Drug use - A data story

Drug use - A data story

Study overview

Every year since 1990, a survey has been run by the Center for Behavioral Health Statistics and Quality to gain a deeper understanding on drug abuse across ages.

This data is used to help inform drug and alcohol prevention programs, as well as understand behaviours and traits of users over time.

My data set

I was given this data set for one of my Data Science Immersive projects with General Assembly and asked to perform Exploratory Data Analysis (or EDA), with the objective of discovering a relationship or further questioning that could be evaluated using hypothesis testing.

In hypothesis tests, we can determine if there is no effect (the Null hypothesis) versus there is an effect (the Alternative hypothesis). There is a number of statistical tests that can be employed to check if the Null hypothesis can be rejected, I’ll talk through my hypothesis and what I used to determine if I could accept my Alternative hypothesis further along in this post.

One of the first things I noticed was that it had been summarised, with participants grouped in age buckets, usage numbers provided as percentages of the sample size and frequency given as the sample median.

This did, for a short while, annoy me a little bit. I am interested in these kinds of analysis generally and knew that it would limit the level of analysis that I wanted to perform. But I quickly recognised that it focused my analysis on areas of importance and stopped me from getting too caught up in the story of the individuals that had completed the survey.

The sample population

I quickly realised the reason that the data set had been summarised. Youth, ie. participants between the ages of 12 and 21, are at the centre of this summarised data, with each age group having their own observation line within the data.

From 22, the age groups start to be combined, small ranges at first but this increases dramatically, the older the age group.

One limitation I called out from the start was that by grouping in such as way, some age groups at different stages of life are grouped together. For example, people between the ages of 35 and 49 are grouped together in this data set. Different stages of life and varying experience could result in different drug habits.

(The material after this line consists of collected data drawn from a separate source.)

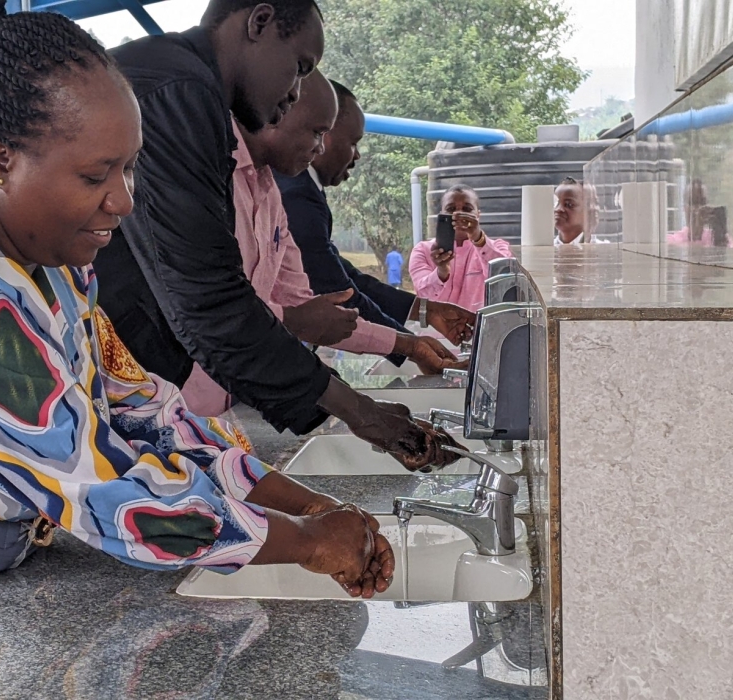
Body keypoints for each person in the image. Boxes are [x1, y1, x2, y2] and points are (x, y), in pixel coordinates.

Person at [0, 0, 395, 691]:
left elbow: (146, 412)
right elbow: (107, 487)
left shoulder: (47, 261)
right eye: (96, 176)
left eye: (130, 170)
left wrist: (310, 507)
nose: (125, 201)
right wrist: (306, 544)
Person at [91, 0, 455, 471]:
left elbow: (250, 299)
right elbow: (209, 298)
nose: (295, 92)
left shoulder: (210, 118)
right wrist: (362, 414)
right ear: (259, 23)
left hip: (171, 403)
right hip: (121, 398)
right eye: (299, 68)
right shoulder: (178, 93)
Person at [180, 71, 460, 414]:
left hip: (233, 399)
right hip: (182, 400)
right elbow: (219, 306)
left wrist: (409, 345)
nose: (321, 146)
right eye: (317, 132)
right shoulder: (212, 182)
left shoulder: (272, 195)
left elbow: (311, 304)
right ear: (278, 113)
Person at [277, 80, 478, 340]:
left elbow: (343, 273)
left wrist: (425, 312)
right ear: (324, 132)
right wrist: (408, 346)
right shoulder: (296, 194)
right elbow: (336, 288)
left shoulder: (307, 190)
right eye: (353, 143)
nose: (357, 155)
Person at [409, 184, 513, 311]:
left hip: (479, 328)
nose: (458, 214)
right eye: (451, 209)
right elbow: (423, 296)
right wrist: (441, 272)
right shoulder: (423, 251)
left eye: (467, 209)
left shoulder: (498, 247)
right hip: (434, 331)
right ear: (442, 214)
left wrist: (479, 240)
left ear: (478, 215)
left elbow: (507, 280)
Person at [553, 176, 598, 247]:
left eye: (568, 204)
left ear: (587, 211)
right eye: (555, 203)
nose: (558, 209)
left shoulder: (601, 248)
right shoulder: (544, 249)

EDA and shaping my hypothesis

During my initial review of this drugs data, I created a correlation matrix using the Spearman correlation coefficient. The matrix was huge because there are so many drug categories and that made it difficult to read, so I decided to plot the correlations on a heatmap. I thought this was a nice way to see if there’s anything interesting to be learned from the correlation of each drug.

That was the big ‘WOW’ moment for me. To varying degrees, all of the other drugs appear to have positive correlations, but not inhalants.

And it got me thinking…

Null hypothesis: There is no or a positive relationship between those using inhalants and those that are not.
Alternative hypothesis: There is a negative relationship between the group that use inhalants and those that are not.

Some additional research

Before I started testing my hypothesis, I wanted to read up a little more about inhalants as my prior knowledge was very limited.

Some of what I discovered was things I already knew, like generally inhalants are household items like hairspray or paint, but I also learnt things that I didn’t know before.

I learnt that inhalants affect the body like alcohol, but they are much faster than alcohol. The high that users get from inhalants only lasts a couple of minutes. And, most importantly (for those using as well as for my research and hypothesis testing) was that using inhalants alongside other drugs like alcohol or opiates is incredibly dangerous. Mixing these can impact a person’s breathing and increases the risk of passing out.

Testing my hypothesis

Back to the task at hand. I was interested in determine if the negative correlation I noted between inhalants and all other drugs was significant enough to feel confident is saying that those that used inhalants don’t use other drugs.

But when I ran a test against the correlation to determine if I could reject the Null hypothesis, the only relationship where the negative correlation was statistically significant was between alcohol and inhalants.

Drug use Correlation p-value
Alcohol -0.612646 0.008934
Cocaine -0.156308 0.549115
Crack-use -0.457000 0.065151
Hallucinogen 0.251074 0.331028
Heroin -0.153306 0.556909
Marijuana 0.136196 0.602215
Meth -0.048299 0.853952
Oxycontin 0.133088 0.610604
Pain-reliever 0.079238 0.762425
Sedative 0.091815 0.725988
Stimulant 0.167588 0.520275
Tranquilizer -0.038698 0.882772

Using the wider accepted threshold of a p-value being less than 0.05, I can see that only alcohol usage and inhalant usage are significantly negatively correlated with one another.

In other words, I am 95% confident that people in the sample population who drink alcohol are less likely to also use inhalants.

Given what my inhalant research uncovered, this makes sense too. Doing both types of drugs can be very dangerous to the user.

Conclusion

So assuming that this data analysis was supposed to yield actionable results, what can be obtained from this?

Well, given that alcohol users and inhalant users are most likely not going to cross over - is there a case for investing in prevention education and rehabilitation programs for both drug user groups?

Alcohol user numbers far outweigh inhalant user numbers in this study. If there was only money available to support education and rehabilitation programs for one of these drugs, my suggestion is alcohol.

Sign off

Thanks for reading this far. I hope you enjoyed my analysis of the Center for Behavioral Health Statistics and Quality’s ‘Drug use by Age’ data set.